What is a linear probability density function? In the following question, what is meant by linear probability density function? Is it a uniformly distributed variable or triangularly distributed? Thanks in advance.

The kinetic energy of any object in motion is given by the $E(v)=\frac{1}{2}mv^2$, where $v$ is the velocity in m/s. Someone measures the speed of students walking along Symonds St. to the Engineering buildings, and notices that the speed can be described by a linear probability density function in the range 0-1m/s.
(a) Write an equation for the probability distribution and sketch the probability density function. Make sure to label values on both axes.

 A: To me, it seems like it means the probability density, $\sigma(v)$, a function from the interval $[0,1]$ to the reals, is a linear function. So you simply have $\sigma=a v+b$ (linearity), $\int_{[0,1]}\sigma dv=1$ (real probability distribution), and $\sigma\ge 0$ (real probability distribution). You can use these conditions to eliminate one of $a$ or $b$ and put constraints on their magnitudes to ensure sigma is always positive.
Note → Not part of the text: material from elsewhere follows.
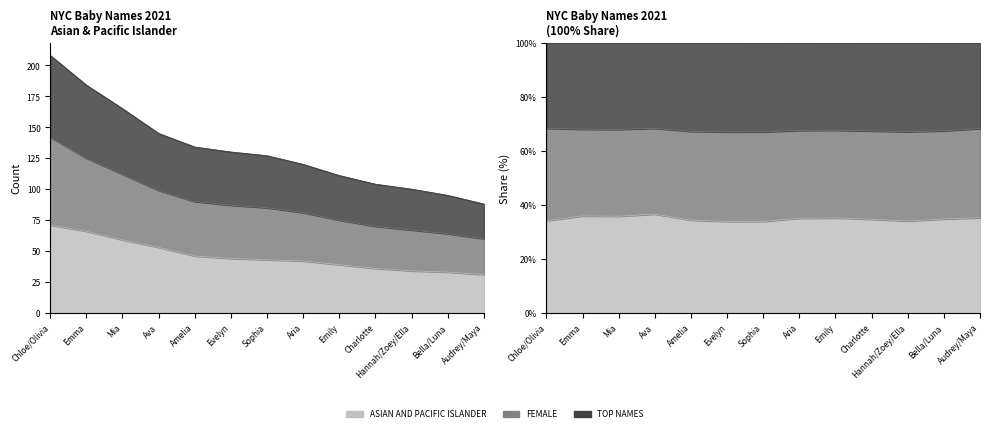

Is it true that FEMALE equals 167 at Emily?

False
A: If the speed is random but constrained to 0-1 m/s, you have to guess what is meant.
I'm guessing it is any distribution with linear shape, and of course area 1.
It could go from 0 to 2, from 2 to 0, from 0.5 to 1.5, or simply be the uniform distribution from 1 to 1. In any case, it's got a Y-intercept (the pdf of speed 0) and a slope.
If it has a non-zero pdf for speed 0, that means it's possible to see some students walking at a speed near zero, so they might take a long time to travel one meter.
That leads me to suspect the distribution wanted is the one with intercept 0 and slope 2,
but really it is not a well-worded question.
A: In this case, linear refers to the axis for speed being linear (not exponential or logarithmic). A probability density function is described as the normal distribution of an event. See the wiki page.